**Dataset records**:
------------------------
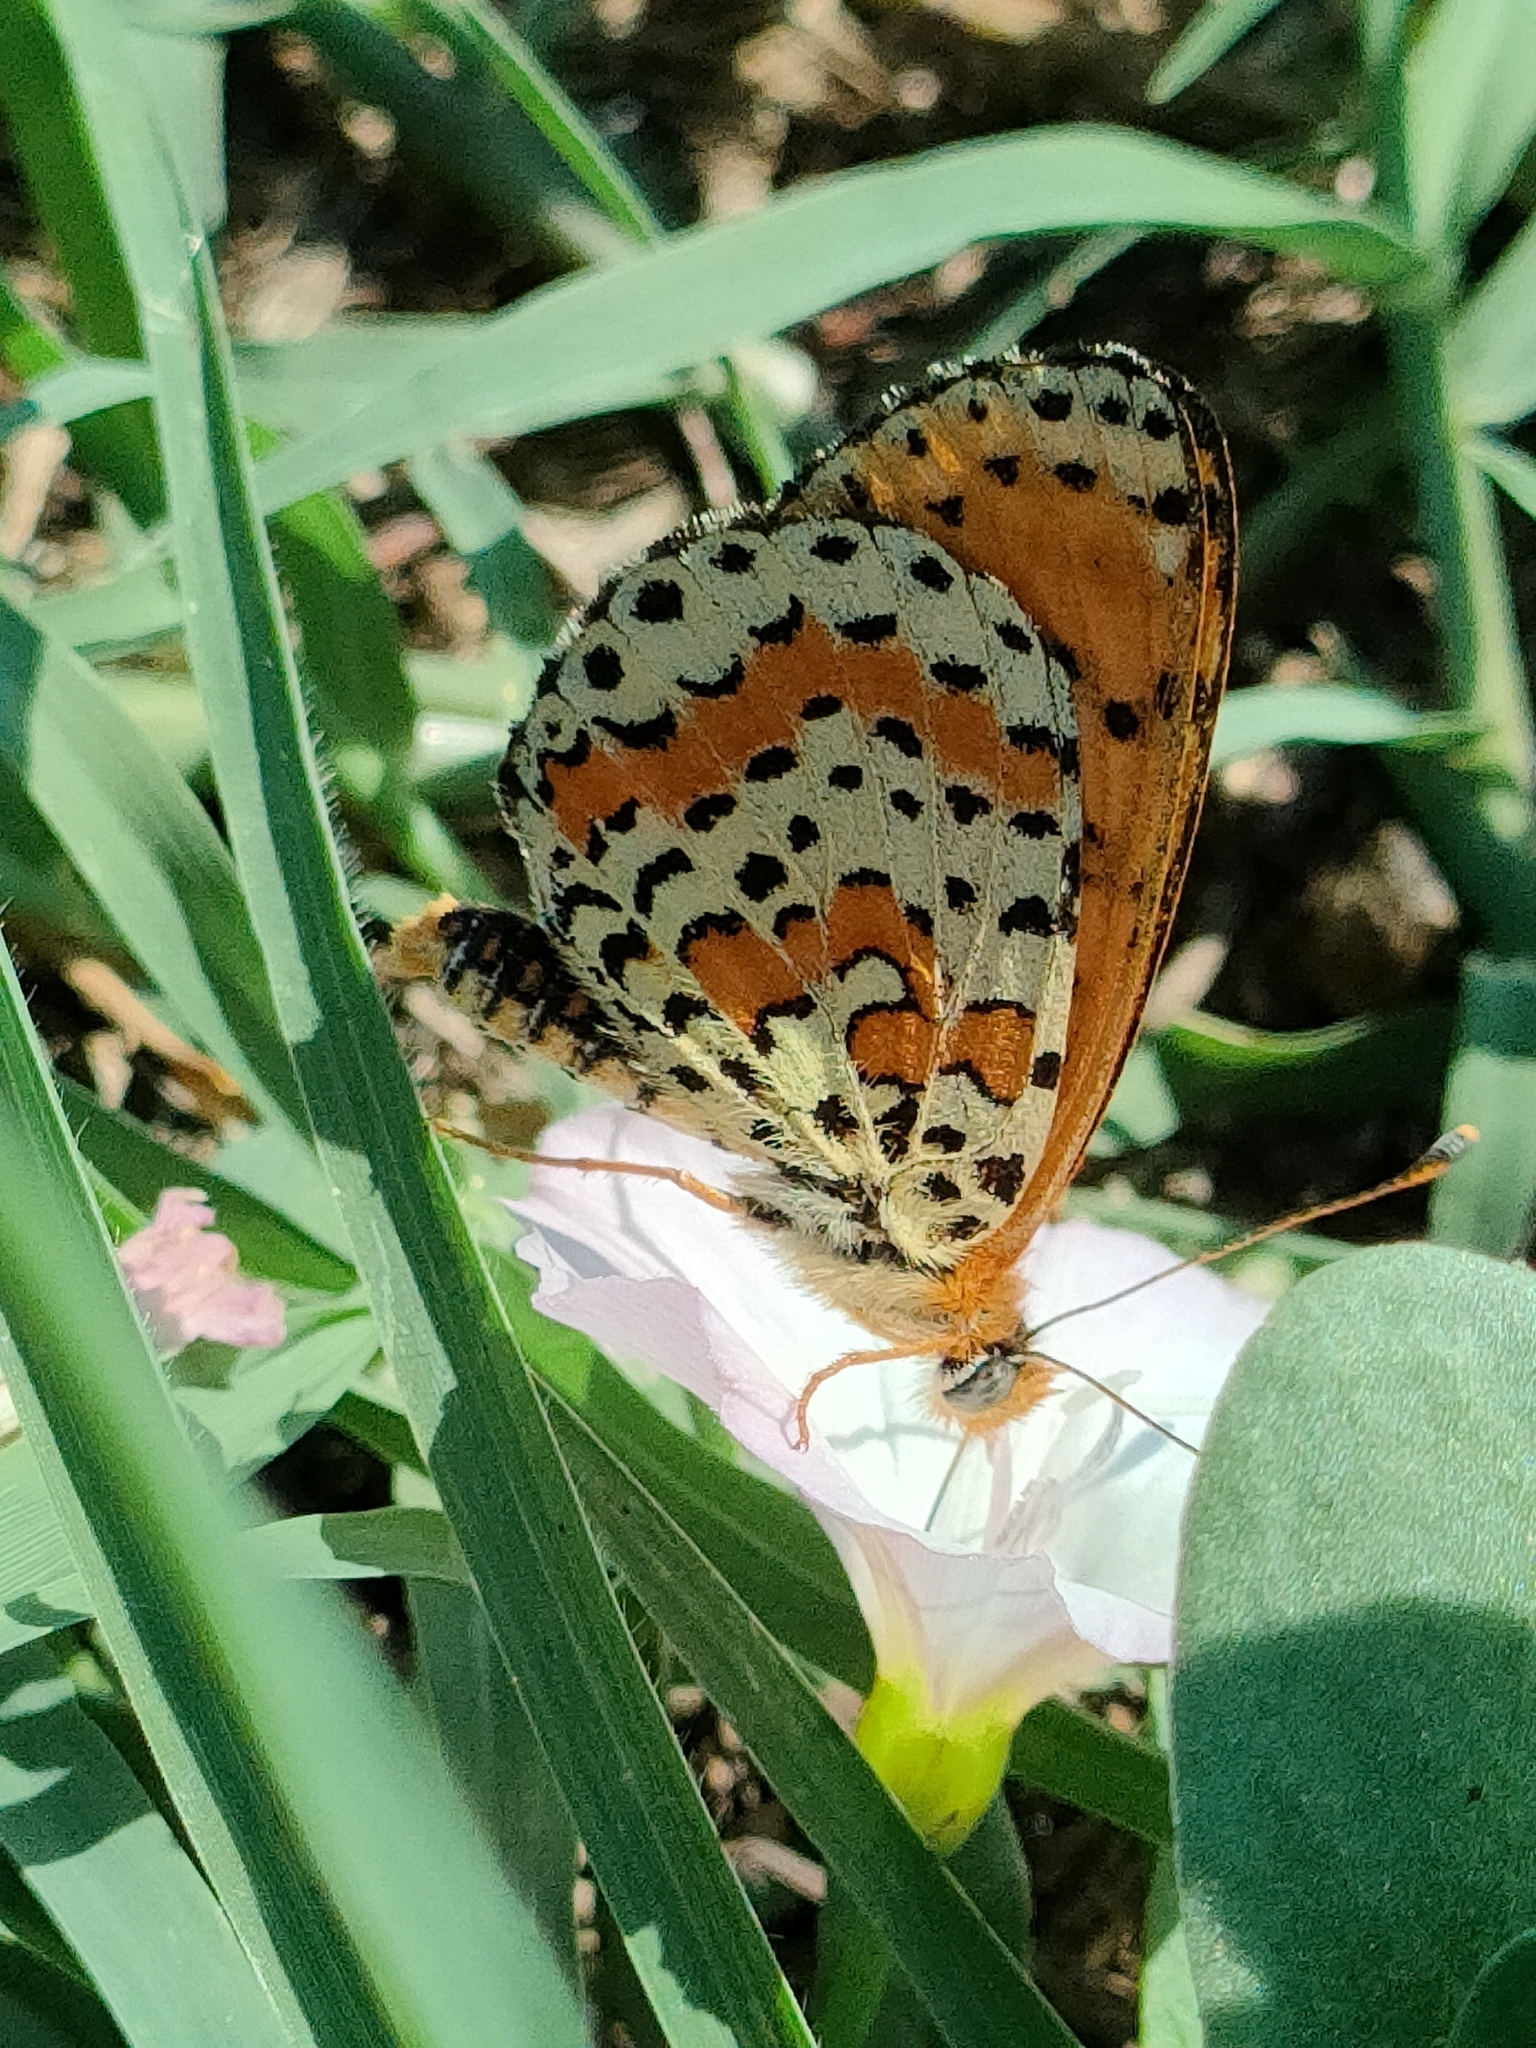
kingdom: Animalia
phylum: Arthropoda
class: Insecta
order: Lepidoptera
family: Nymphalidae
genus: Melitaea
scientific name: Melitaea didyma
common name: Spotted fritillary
------------------------
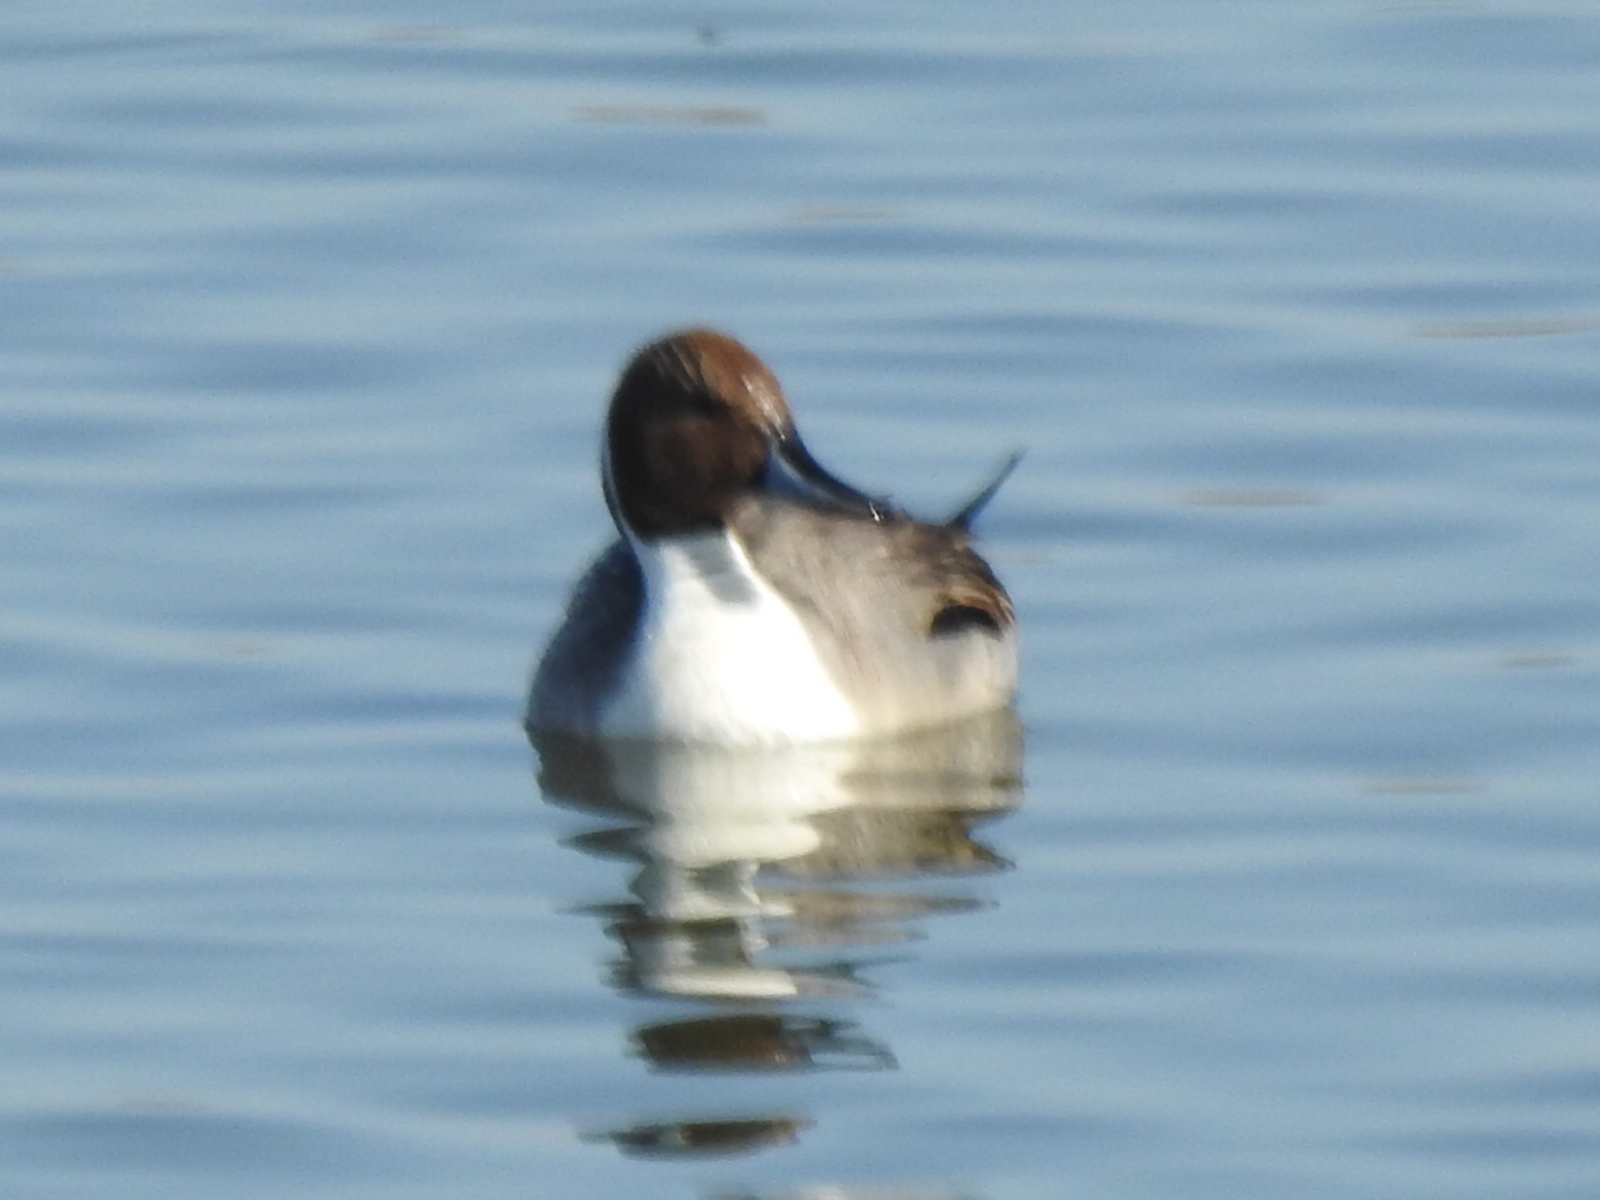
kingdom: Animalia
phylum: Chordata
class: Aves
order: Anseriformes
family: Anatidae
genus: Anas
------------------------
**Problem requirements**:
Reproduce word for word the stretch of the material from the line containing "phylum: Arthropoda" through the line containing "scientific name: Melitaea didyma", including both of those lines.

**Written response**:
phylum: Arthropoda
class: Insecta
order: Lepidoptera
family: Nymphalidae
genus: Melitaea
scientific name: Melitaea didyma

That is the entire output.